“Benefit Plan” means, with respect to an entity, each plan, program, arrangement, agreement or commitment (whether written or unwritten, formal or informal) that is an employment, consulting, deferred compensation agreement, or an executive compensation, incentive bonus or other bonus, employee pension, profit-sharing, savings, retirement, supplemental retirement, stock option, stock purchase, stock appreciation rights, restricted stock, other equity-based compensation, severance pay, salary continuation, life, health, hospitalization, wellness, sick leave, vacation pay, disability or accident insurance plan, or other employee benefit plan, program, arrangement, agreement or commitment, (a) including any “employee benefit plan” (as defined in Section 3(3) of ERISA), sponsored or maintained by such entity (or to which such entity contributes or is required to contribute or has any Liabilities, directly or indirectly, contingent or fixed) and (b) excluding any indemnification obligations, other than any obligations contained in any of the foregoing.
“COBRA” means the Consolidated Omnibus Budget and Reconciliation Act of 1985, as amended.
“ERISA” means the Employee Retirement Income Security Act of 1974, as amended.
“Former BellRing Employees” means former employees of and former individual service providers to any member of the BellRing Group, or any predecessor company thereto.
“HIPAA” means the Health Insurance Portability and Accountability Act of 1996, as amended.
“Post Benefit Plans” means any Benefit Plan sponsored or maintained by any member of the Post Group, specifically excluding any BellRing Benefit Plan.
“Post Group” means Post and each Person that is a Subsidiary of Post; provided that no member of the BellRing Group shall be deemed to be a member of the Post Group.
“Post H&W Plan” means the Post Holdings, Inc.

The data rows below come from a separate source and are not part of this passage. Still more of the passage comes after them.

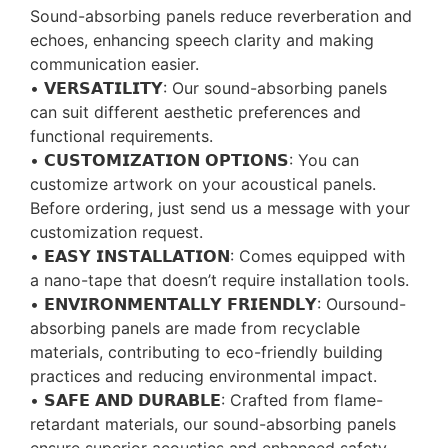
Sound-absorbing panels reduce reverberation and
echoes, enhancing speech clarity and making
communication easier.
• 𝗩𝗘𝗥𝗦𝗔𝗧𝗜𝗟𝗜𝗧𝗬: Our sound-absorbing panels
can suit different aesthetic preferences and
functional requirements.
• 𝗖𝗨𝗦𝗧𝗢𝗠𝗜𝗭𝗔𝗧𝗜𝗢𝗡 𝗢𝗣𝗧𝗜𝗢𝗡𝗦: You can
customize artwork on your acoustical panels.
Before ordering, just send us a message with your
customization request.
• 𝗘𝗔𝗦𝗬 𝗜𝗡𝗦𝗧𝗔𝗟𝗟𝗔𝗧𝗜𝗢𝗡: Comes equipped with
a nano-tape that doesn’t require installation tools.
• 𝗘𝗡𝗩𝗜𝗥𝗢𝗡𝗠𝗘𝗡𝗧𝗔𝗟𝗟𝗬 𝗙𝗥𝗜𝗘𝗡𝗗𝗟𝗬: Oursound-
absorbing panels are made from recyclable
materials, contributing to eco-friendly building
practices and reducing environmental impact.
• 𝗦𝗔𝗙𝗘 𝗔𝗡𝗗 𝗗𝗨𝗥𝗔𝗕𝗟𝗘: Crafted from flame-
retardant materials, our sound-absorbing panels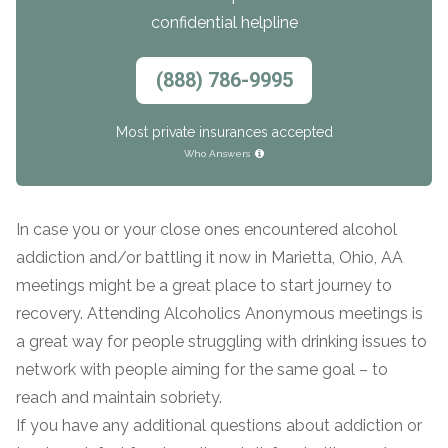
confidential helpline
(888) 786-9995
Most private insurances accepted
Who Answers
In case you or your close ones encountered alcohol
addiction and/or battling it now in Marietta, Ohio, AA
meetings might be a great place to start journey to
recovery. Attending Alcoholics Anonymous meetings is
a great way for people struggling with drinking issues to
network with people aiming for the same goal – to
reach and maintain sobriety.
If you have any additional questions about addiction or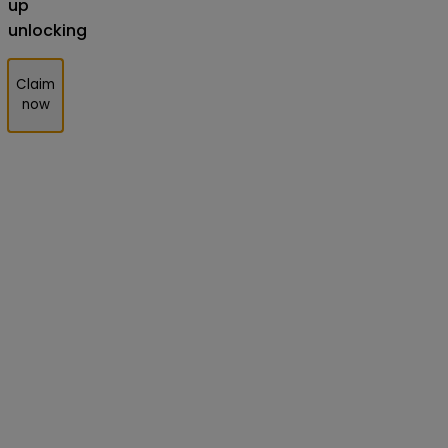
up
unlocking
Claim
now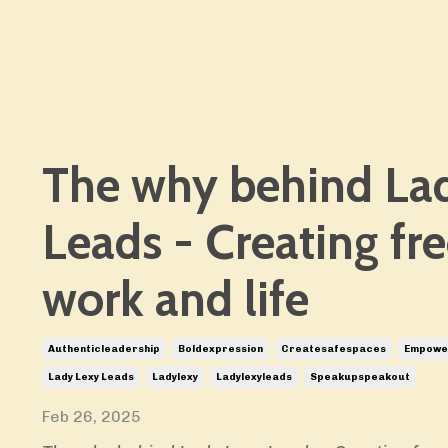
The why behind La
Leads - Creating fr
work and life
Authenticleadership
Boldexpression
Createsafespaces
Empower
Lady Lexy Leads
Ladylexy
Ladylexyleads
Speakupspeakout
Feb 26, 2025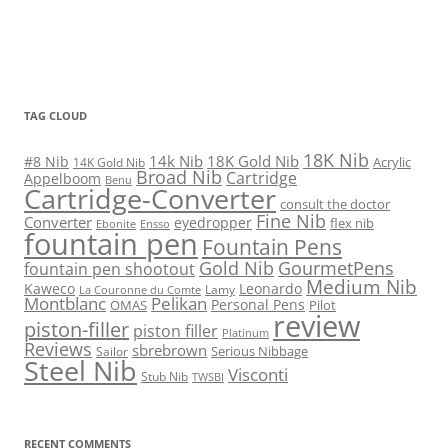
TAG CLOUD
18K Nib
14k Nib
18K Gold Nib
#8 Nib
Acrylic
14K Gold Nib
Broad Nib
Cartridge
Appelboom
Benu
Cartridge-Converter
consult the doctor
Fine Nib
Converter
eyedropper
flex nib
Ebonite
Ensso
fountain pen
Fountain Pens
Gold Nib
GourmetPens
fountain pen shootout
Medium Nib
Kaweco
Leonardo
Lamy
La Couronne du Comte
Montblanc
Pelikan
Personal Pens
OMAS
Pilot
review
piston-filler
piston filler
Platinum
Reviews
sbrebrown
Serious Nibbage
Sailor
Steel Nib
Visconti
Stub Nib
TWSBI
RECENT COMMENTS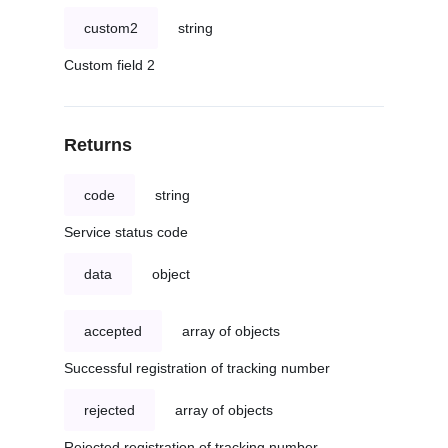
custom2
string
Custom field 2
Returns
code
string
Service status code
data
object
accepted
array of objects
Successful registration of tracking number
rejected
array of objects
Rejected registration of tracking number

Health and Welfare Benefit Plan.
“Returning Post Employees” means (x) Former BellRing Employees or (y) BellRing Employees who become Former BellRing Employees, in each of (x) and (y), who following the Distribution Effective Time become employees of Post.
ARTICLE II
GENERAL PRINCIPALS; ALLOCATION OF LIABILITY
2.1 Allocation of Liabilities. As of the Distribution Effective Time, except as otherwise expressly provided for in this Agreement, New BellRing shall, or shall cause one or more members of the BellRing Group to, assume or retain, as applicable, and New BellRing shall, or shall cause one or more members of the BellRing Group, to pay, perform, fulfill and discharge, in due course in full (i) all Liabilities, whenever incurred, under all BellRing Benefit Plans and (ii) all Liabilities, whenever incurred, with respect to the employment, service, termination of employment or termination of service of all BellRing Employees and of all Former BellRing Employees, and the respective dependents and beneficiaries of such BellRing Employees and Former BellRing Employees.
2.2 Reimbursement for Liabilities. From time to time after the Distribution Effective Time, New BellRing (acting directly or through a member of the BellRing Group) shall promptly reimburse Post, upon Post’s reasonable request and the presentation by Post of such substantiating documentation as the payor may reasonably request, for the cost of any Liabilities satisfied by Post or any member of the Post Group that are, pursuant to this Agreement, the responsibility of any member of the BellRing Group.
2.3 Unaddressed Liabilities. To the extent that this Agreement, or the Master Service Agreement, does not address particular Liabilities under any Benefit Plan and the Parties later determine that they should be allocated in connection with the Distribution, the Parties shall agree in good faith on the allocation, taking into account the handling of comparable Liabilities under this Agreement.